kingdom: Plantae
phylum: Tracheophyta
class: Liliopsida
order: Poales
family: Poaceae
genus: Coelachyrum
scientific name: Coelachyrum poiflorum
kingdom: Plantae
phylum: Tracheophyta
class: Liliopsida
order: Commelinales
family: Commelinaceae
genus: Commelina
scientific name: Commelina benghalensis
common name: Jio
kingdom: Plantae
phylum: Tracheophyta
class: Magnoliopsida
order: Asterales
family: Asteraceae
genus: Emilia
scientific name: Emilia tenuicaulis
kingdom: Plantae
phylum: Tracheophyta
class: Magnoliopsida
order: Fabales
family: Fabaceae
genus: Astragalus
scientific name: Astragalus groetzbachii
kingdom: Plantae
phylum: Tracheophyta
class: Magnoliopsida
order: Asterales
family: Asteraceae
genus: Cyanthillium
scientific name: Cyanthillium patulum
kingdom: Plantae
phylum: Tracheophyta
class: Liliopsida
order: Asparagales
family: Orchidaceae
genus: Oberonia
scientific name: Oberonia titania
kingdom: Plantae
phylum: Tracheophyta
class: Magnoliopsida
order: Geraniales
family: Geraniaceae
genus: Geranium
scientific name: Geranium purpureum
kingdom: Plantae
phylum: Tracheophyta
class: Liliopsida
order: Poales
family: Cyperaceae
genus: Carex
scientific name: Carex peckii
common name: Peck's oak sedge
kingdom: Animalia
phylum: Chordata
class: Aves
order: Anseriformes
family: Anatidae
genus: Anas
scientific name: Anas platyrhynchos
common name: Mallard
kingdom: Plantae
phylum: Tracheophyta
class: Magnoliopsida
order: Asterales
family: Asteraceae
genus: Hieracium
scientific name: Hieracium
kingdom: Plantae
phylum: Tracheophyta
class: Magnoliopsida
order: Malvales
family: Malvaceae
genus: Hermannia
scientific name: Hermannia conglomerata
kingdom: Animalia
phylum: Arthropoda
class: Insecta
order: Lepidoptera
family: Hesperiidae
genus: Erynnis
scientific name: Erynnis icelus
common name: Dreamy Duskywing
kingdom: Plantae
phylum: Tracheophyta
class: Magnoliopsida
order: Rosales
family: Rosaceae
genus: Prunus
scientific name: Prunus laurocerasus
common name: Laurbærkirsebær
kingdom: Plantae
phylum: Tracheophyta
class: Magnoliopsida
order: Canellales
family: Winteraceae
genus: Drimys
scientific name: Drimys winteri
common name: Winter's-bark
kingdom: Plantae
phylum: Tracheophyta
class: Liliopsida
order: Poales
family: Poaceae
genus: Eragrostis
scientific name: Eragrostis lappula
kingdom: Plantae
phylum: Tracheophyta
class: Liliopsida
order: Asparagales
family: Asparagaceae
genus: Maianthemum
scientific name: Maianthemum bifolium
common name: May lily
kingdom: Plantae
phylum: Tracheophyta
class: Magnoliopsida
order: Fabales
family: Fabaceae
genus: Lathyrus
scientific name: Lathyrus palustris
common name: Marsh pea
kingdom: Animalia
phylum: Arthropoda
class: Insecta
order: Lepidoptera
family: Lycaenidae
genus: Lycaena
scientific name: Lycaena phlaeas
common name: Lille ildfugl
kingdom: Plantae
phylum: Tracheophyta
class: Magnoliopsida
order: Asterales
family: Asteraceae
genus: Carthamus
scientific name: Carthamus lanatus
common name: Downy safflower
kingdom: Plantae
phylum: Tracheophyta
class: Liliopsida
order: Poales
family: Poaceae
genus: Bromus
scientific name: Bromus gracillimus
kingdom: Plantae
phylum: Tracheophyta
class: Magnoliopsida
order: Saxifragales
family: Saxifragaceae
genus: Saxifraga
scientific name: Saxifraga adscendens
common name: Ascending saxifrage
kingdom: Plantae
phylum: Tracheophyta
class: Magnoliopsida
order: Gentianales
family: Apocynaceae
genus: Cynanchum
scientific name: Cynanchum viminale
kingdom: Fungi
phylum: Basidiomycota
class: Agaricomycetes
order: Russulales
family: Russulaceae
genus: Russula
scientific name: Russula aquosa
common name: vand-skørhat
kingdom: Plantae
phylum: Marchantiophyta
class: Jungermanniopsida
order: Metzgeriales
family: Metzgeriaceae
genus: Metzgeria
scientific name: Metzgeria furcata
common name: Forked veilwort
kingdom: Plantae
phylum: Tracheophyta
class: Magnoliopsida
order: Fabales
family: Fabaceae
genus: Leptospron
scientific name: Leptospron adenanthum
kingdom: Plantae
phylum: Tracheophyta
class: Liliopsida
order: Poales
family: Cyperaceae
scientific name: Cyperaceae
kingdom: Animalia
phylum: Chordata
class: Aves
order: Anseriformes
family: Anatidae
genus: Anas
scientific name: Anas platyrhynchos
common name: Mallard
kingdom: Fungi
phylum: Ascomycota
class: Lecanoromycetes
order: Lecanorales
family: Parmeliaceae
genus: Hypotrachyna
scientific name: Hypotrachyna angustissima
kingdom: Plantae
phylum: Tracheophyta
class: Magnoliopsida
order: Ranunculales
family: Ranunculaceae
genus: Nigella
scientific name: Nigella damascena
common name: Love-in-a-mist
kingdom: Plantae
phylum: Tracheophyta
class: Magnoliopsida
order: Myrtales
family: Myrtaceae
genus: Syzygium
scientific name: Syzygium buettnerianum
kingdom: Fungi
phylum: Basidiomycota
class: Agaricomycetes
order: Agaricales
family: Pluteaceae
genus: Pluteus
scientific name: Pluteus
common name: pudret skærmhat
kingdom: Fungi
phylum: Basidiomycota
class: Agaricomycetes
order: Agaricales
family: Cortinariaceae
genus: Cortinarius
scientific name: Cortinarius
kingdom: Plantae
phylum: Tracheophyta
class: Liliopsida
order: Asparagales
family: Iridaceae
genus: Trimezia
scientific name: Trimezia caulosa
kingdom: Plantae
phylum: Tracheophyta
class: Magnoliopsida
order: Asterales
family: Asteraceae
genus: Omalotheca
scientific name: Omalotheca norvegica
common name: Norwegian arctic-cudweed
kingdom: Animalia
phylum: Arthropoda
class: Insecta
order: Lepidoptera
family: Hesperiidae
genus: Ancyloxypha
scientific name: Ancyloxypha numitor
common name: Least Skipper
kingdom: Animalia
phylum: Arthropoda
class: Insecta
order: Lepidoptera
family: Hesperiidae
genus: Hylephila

* DO THIS
Can you reproduce every line of the material above word for word, in the same order and without any changes?

* ANSWER TO THIS TASK
kingdom: Plantae
phylum: Tracheophyta
class: Liliopsida
order: Poales
family: Poaceae
genus: Coelachyrum
scientific name: Coelachyrum poiflorum
kingdom: Plantae
phylum: Tracheophyta
class: Liliopsida
order: Commelinales
family: Commelinaceae
genus: Commelina
scientific name: Commelina benghalensis
common name: Jio
kingdom: Plantae
phylum: Tracheophyta
class: Magnoliopsida
order: Asterales
family: Asteraceae
genus: Emilia
scientific name: Emilia tenuicaulis
kingdom: Plantae
phylum: Tracheophyta
class: Magnoliopsida
order: Fabales
family: Fabaceae
genus: Astragalus
scientific name: Astragalus groetzbachii
kingdom: Plantae
phylum: Tracheophyta
class: Magnoliopsida
order: Asterales
family: Asteraceae
genus: Cyanthillium
scientific name: Cyanthillium patulum
kingdom: Plantae
phylum: Tracheophyta
class: Liliopsida
order: Asparagales
family: Orchidaceae
genus: Oberonia
scientific name: Oberonia titania
kingdom: Plantae
phylum: Tracheophyta
class: Magnoliopsida
order: Geraniales
family: Geraniaceae
genus: Geranium
scientific name: Geranium purpureum
kingdom: Plantae
phylum: Tracheophyta
class: Liliopsida
order: Poales
family: Cyperaceae
genus: Carex
scientific name: Carex peckii
common name: Peck's oak sedge
kingdom: Animalia
phylum: Chordata
class: Aves
order: Anseriformes
family: Anatidae
genus: Anas
scientific name: Anas platyrhynchos
common name: Mallard
kingdom: Plantae
phylum: Tracheophyta
class: Magnoliopsida
order: Asterales
family: Asteraceae
genus: Hieracium
scientific name: Hieracium
kingdom: Plantae
phylum: Tracheophyta
class: Magnoliopsida
order: Malvales
family: Malvaceae
genus: Hermannia
scientific name: Hermannia conglomerata
kingdom: Animalia
phylum: Arthropoda
class: Insecta
order: Lepidoptera
family: Hesperiidae
genus: Erynnis
scientific name: Erynnis icelus
common name: Dreamy Duskywing
kingdom: Plantae
phylum: Tracheophyta
class: Magnoliopsida
order: Rosales
family: Rosaceae
genus: Prunus
scientific name: Prunus laurocerasus
common name: Laurbærkirsebær
kingdom: Plantae
phylum: Tracheophyta
class: Magnoliopsida
order: Canellales
family: Winteraceae
genus: Drimys
scientific name: Drimys winteri
common name: Winter's-bark
kingdom: Plantae
phylum: Tracheophyta
class: Liliopsida
order: Poales
family: Poaceae
genus: Eragrostis
scientific name: Eragrostis lappula
kingdom: Plantae
phylum: Tracheophyta
class: Liliopsida
order: Asparagales
family: Asparagaceae
genus: Maianthemum
scientific name: Maianthemum bifolium
common name: May lily
kingdom: Plantae
phylum: Tracheophyta
class: Magnoliopsida
order: Fabales
family: Fabaceae
genus: Lathyrus
scientific name: Lathyrus palustris
common name: Marsh pea
kingdom: Animalia
phylum: Arthropoda
class: Insecta
order: Lepidoptera
family: Lycaenidae
genus: Lycaena
scientific name: Lycaena phlaeas
common name: Lille ildfugl
kingdom: Plantae
phylum: Tracheophyta
class: Magnoliopsida
order: Asterales
family: Asteraceae
genus: Carthamus
scientific name: Carthamus lanatus
common name: Downy safflower
kingdom: Plantae
phylum: Tracheophyta
class: Liliopsida
order: Poales
family: Poaceae
genus: Bromus
scientific name: Bromus gracillimus
kingdom: Plantae
phylum: Tracheophyta
class: Magnoliopsida
order: Saxifragales
family: Saxifragaceae
genus: Saxifraga
scientific name: Saxifraga adscendens
common name: Ascending saxifrage
kingdom: Plantae
phylum: Tracheophyta
class: Magnoliopsida
order: Gentianales
family: Apocynaceae
genus: Cynanchum
scientific name: Cynanchum viminale
kingdom: Fungi
phylum: Basidiomycota
class: Agaricomycetes
order: Russulales
family: Russulaceae
genus: Russula
scientific name: Russula aquosa
common name: vand-skørhat
kingdom: Plantae
phylum: Marchantiophyta
class: Jungermanniopsida
order: Metzgeriales
family: Metzgeriaceae
genus: Metzgeria
scientific name: Metzgeria furcata
common name: Forked veilwort
kingdom: Plantae
phylum: Tracheophyta
class: Magnoliopsida
order: Fabales
family: Fabaceae
genus: Leptospron
scientific name: Leptospron adenanthum
kingdom: Plantae
phylum: Tracheophyta
class: Liliopsida
order: Poales
family: Cyperaceae
scientific name: Cyperaceae
kingdom: Animalia
phylum: Chordata
class: Aves
order: Anseriformes
family: Anatidae
genus: Anas
scientific name: Anas platyrhynchos
common name: Mallard
kingdom: Fungi
phylum: Ascomycota
class: Lecanoromycetes
order: Lecanorales
family: Parmeliaceae
genus: Hypotrachyna
scientific name: Hypotrachyna angustissima
kingdom: Plantae
phylum: Tracheophyta
class: Magnoliopsida
order: Ranunculales
family: Ranunculaceae
genus: Nigella
scientific name: Nigella damascena
common name: Love-in-a-mist
kingdom: Plantae
phylum: Tracheophyta
class: Magnoliopsida
order: Myrtales
family: Myrtaceae
genus: Syzygium
scientific name: Syzygium buettnerianum
kingdom: Fungi
phylum: Basidiomycota
class: Agaricomycetes
order: Agaricales
family: Pluteaceae
genus: Pluteus
scientific name: Pluteus
common name: pudret skærmhat
kingdom: Fungi
phylum: Basidiomycota
class: Agaricomycetes
order: Agaricales
family: Cortinariaceae
genus: Cortinarius
scientific name: Cortinarius
kingdom: Plantae
phylum: Tracheophyta
class: Liliopsida
order: Asparagales
family: Iridaceae
genus: Trimezia
scientific name: Trimezia caulosa
kingdom: Plantae
phylum: Tracheophyta
class: Magnoliopsida
order: Asterales
family: Asteraceae
genus: Omalotheca
scientific name: Omalotheca norvegica
common name: Norwegian arctic-cudweed
kingdom: Animalia
phylum: Arthropoda
class: Insecta
order: Lepidoptera
family: Hesperiidae
genus: Ancyloxypha
scientific name: Ancyloxypha numitor
common name: Least Skipper
kingdom: Animalia
phylum: Arthropoda
class: Insecta
order: Lepidoptera
family: Hesperiidae
genus: Hylephila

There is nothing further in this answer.